## Tugas A
Sebutkan semua tokoh yang namanya muncul dalam kutipan tentang penghimpunan Al-Qur’an.
## Tugas B
Menurut kutipan tentang penghimpunan Al-Qur’an, berapa orang yang diberi kesempatan oleh Umar untuk bermusyawarah memilih khalifah?
## Tugas C
Ketik ulang bagian kutipan tentang penghimpunan Al-Qur’an yang dimulai dengan "C.    Penghimpunan Al-Qur’an" dan berlanjut hingga "yang sangat bernilai.".

[Kutipan untuk Dibaca]

C.    Penghimpunan Al-Qur’an di Zaman Utsman
Setelah Khalifah Abu Bakar wafat, mushaf itu berpindah ke tangan khalifah selanjutnya, yakni Umar bin al-Khatab. Setelah Umar bin Khatab wafat, mushaf itu tidak disimpan oleh khalifah selanjutnya, tapi disimpan oleh Hafsah, istri Rasulullah saw yang juga putrid Umar bin Khatab. Mengapa demikian?
Bahwa sebelum Umar wafat, Umar memberikan kesempatan kepada enam orang untuk bermusyawarah memilih seorang diantara mereka untuk menjadi khalifah. Kalau Umar memberikan mushaf yang ada padanya kepada salh seorang diantara enam sahabat itu, ia khawatir diinterpretasikan sebagai dukungan kepada sahabat yang memegang mushaf. Maka ia menyerahkan mushaf itu kepada hafsah yang sesungguhnya lebih dari layak memegang mushaf itu yang sangat bernilai.

[/Kutipan untuk Dibaca]
[Bahan yang Disediakan]

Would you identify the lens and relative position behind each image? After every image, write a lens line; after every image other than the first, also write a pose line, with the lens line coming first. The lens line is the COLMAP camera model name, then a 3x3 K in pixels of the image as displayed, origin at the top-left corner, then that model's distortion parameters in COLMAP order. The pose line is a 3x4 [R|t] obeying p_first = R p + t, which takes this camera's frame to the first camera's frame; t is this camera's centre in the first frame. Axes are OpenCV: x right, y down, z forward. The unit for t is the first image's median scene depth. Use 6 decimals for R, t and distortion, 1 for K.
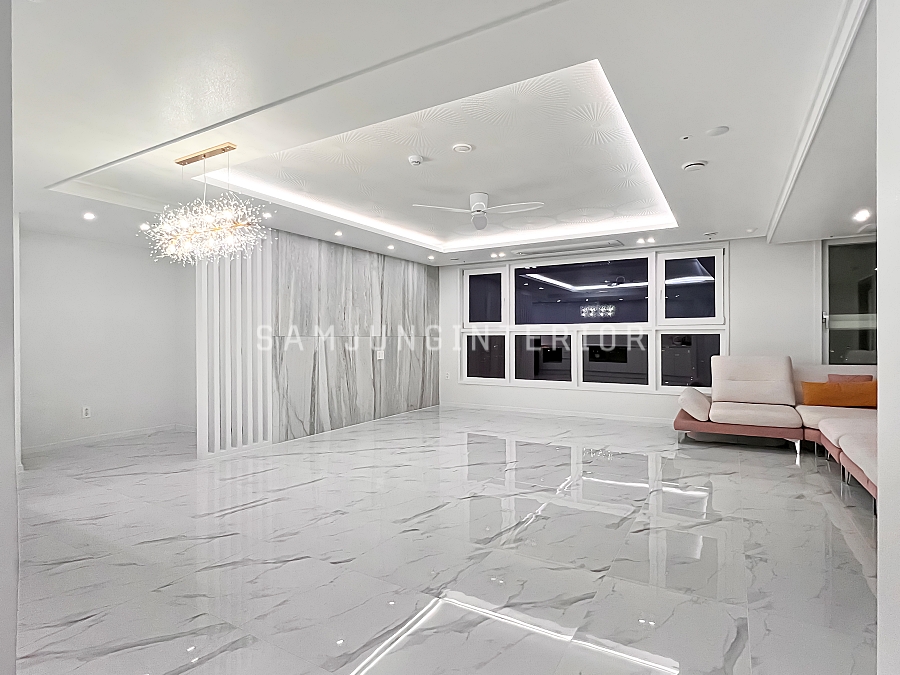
lens RADIAL K [[480.0, 0, 452.2], [0, 480.0, 342.0], [0, 0, 1]] dist [-0.000014, 0.000424]
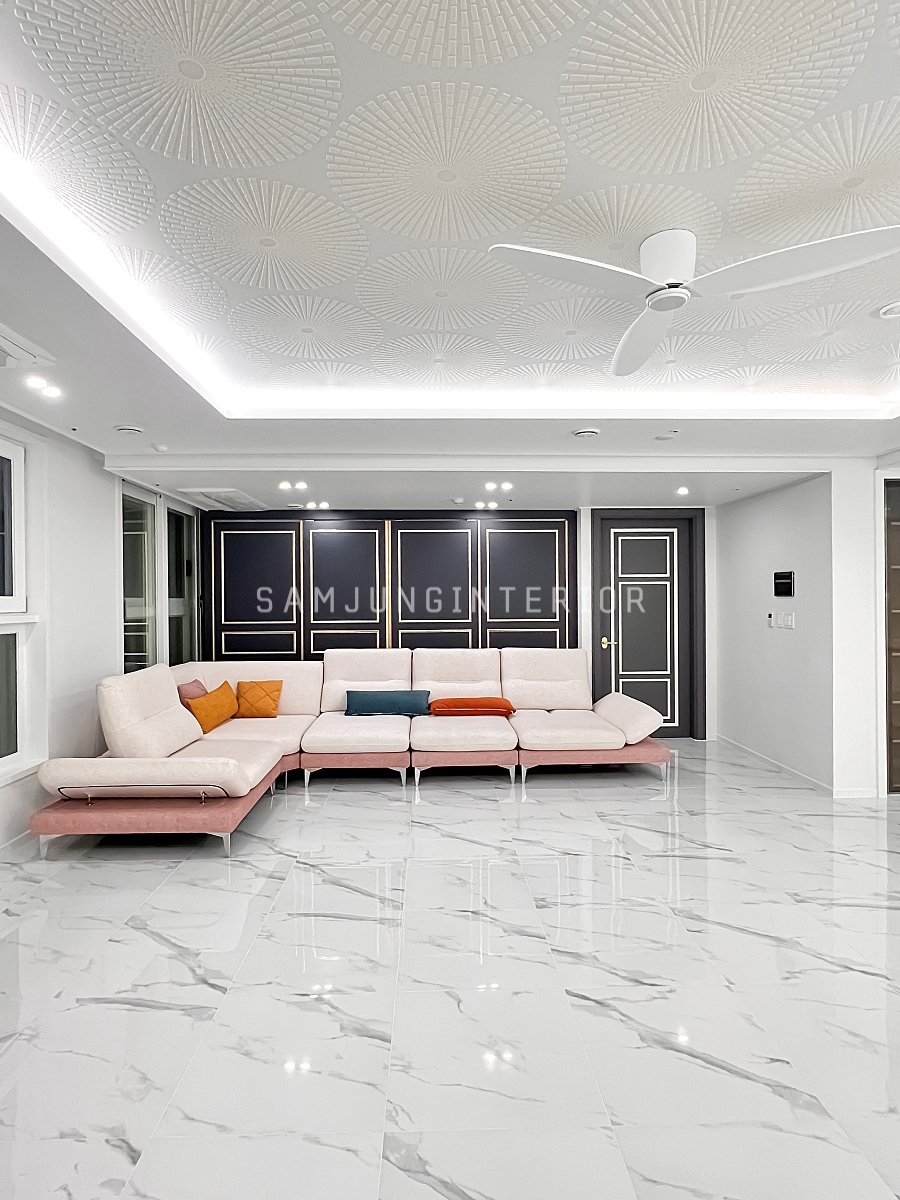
lens RADIAL K [[639.9, 0, 446.1], [0, 639.9, 606.8], [0, 0, 1]] dist [-0.000014, 0.000424]
pose [[-0.527196, 0.001642, 0.849742, -0.208107], [0.016928, 0.999820, 0.008571, -0.048420], [-0.849575, 0.018903, -0.527129, 1.169812]]
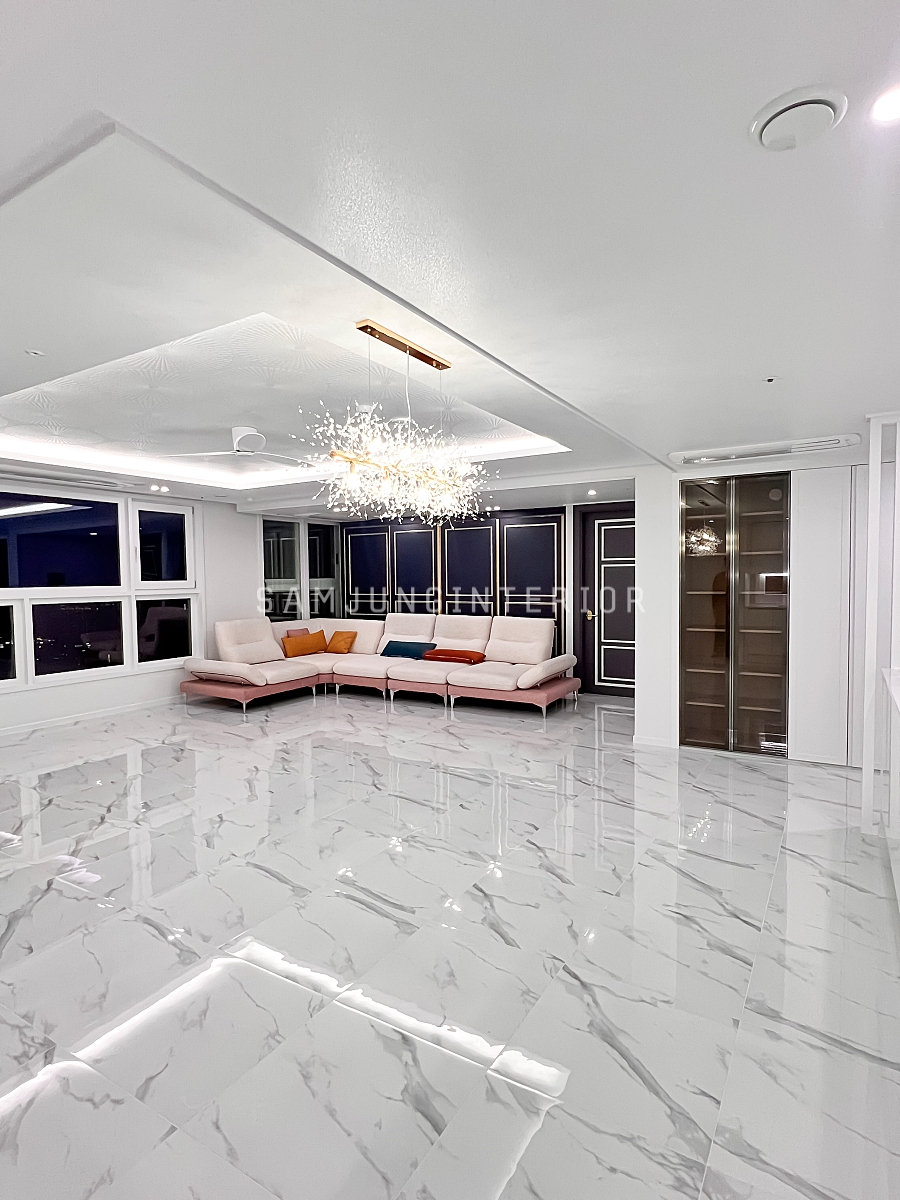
lens RADIAL K [[639.9, 0, 446.1], [0, 639.9, 606.8], [0, 0, 1]] dist [-0.000014, 0.000424]
pose [[0.026892, -0.044160, 0.998662, -0.815137], [0.019226, 0.998862, 0.043651, -0.054351], [-0.999453, 0.018026, 0.027710, 0.560660]]
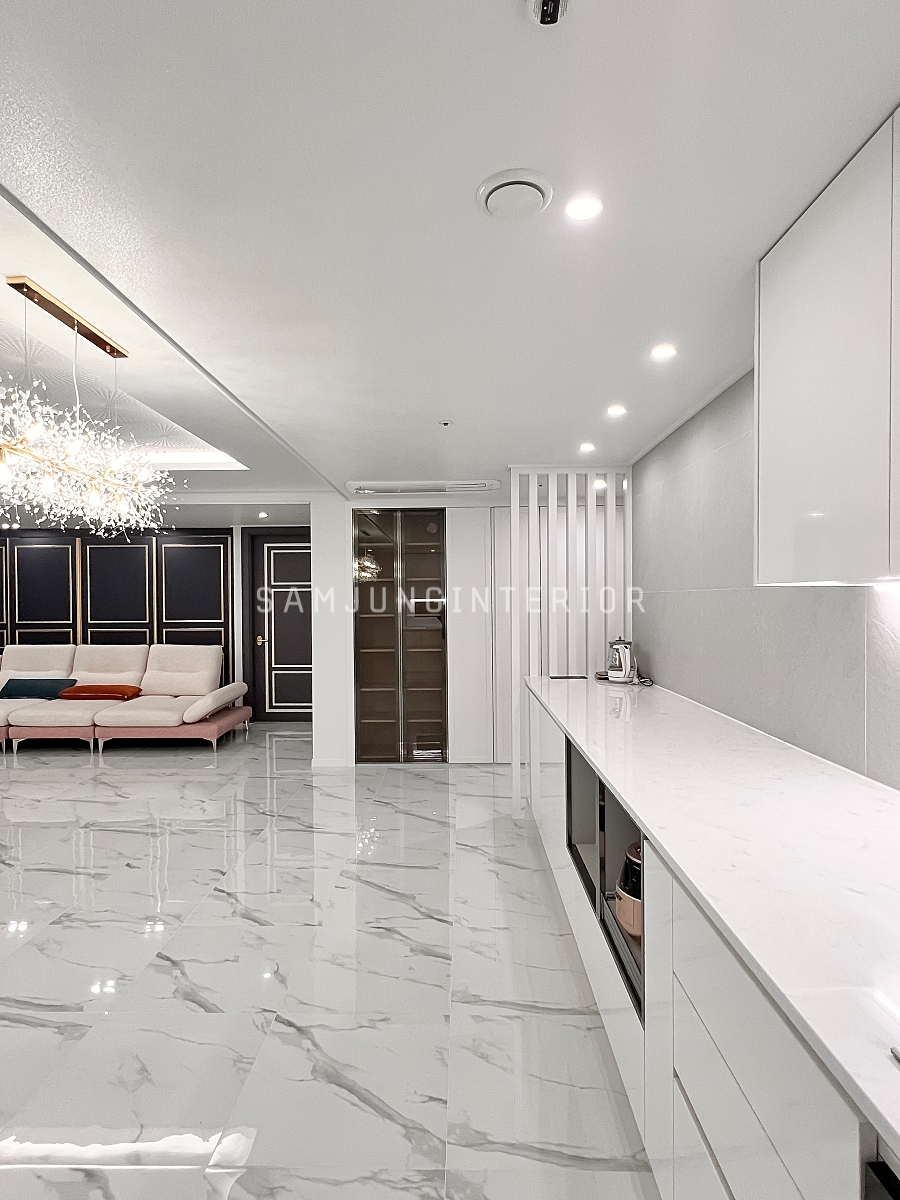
lens RADIAL K [[639.9, 0, 446.1], [0, 639.9, 606.8], [0, 0, 1]] dist [-0.000014, 0.000424]
pose [[-0.481069, -0.002886, 0.876678, -0.792281], [0.016145, 0.999796, 0.012150, -0.050756], [-0.876534, 0.019999, -0.480924, 0.593034]]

[/Bahan yang Disediakan]

## Kotak Jawaban A
Utsman, Abu Bakar, Umar bin al-Khatab, Hafsah, Rasulullah saw

## Kotak Jawaban B
Enam orang.

## Kotak Jawaban C
C.    Penghimpunan Al-Qur’an di Zaman Utsman
Setelah Khalifah Abu Bakar wafat, mushaf itu berpindah ke tangan khalifah selanjutnya, yakni Umar bin al-Khatab. Setelah Umar bin Khatab wafat, mushaf itu tidak disimpan oleh khalifah selanjutnya, tapi disimpan oleh Hafsah, istri Rasulullah saw yang juga putrid Umar bin Khatab. Mengapa demikian?
Bahwa sebelum Umar wafat, Umar memberikan kesempatan kepada enam orang untuk bermusyawarah memilih seorang diantara mereka untuk menjadi khalifah. Kalau Umar memberikan mushaf yang ada padanya kepada salh seorang diantara enam sahabat itu, ia khawatir diinterpretasikan sebagai dukungan kepada sahabat yang memegang mushaf. Maka ia menyerahkan mushaf itu kepada hafsah yang sesungguhnya lebih dari layak memegang mushaf itu yang sangat bernilai.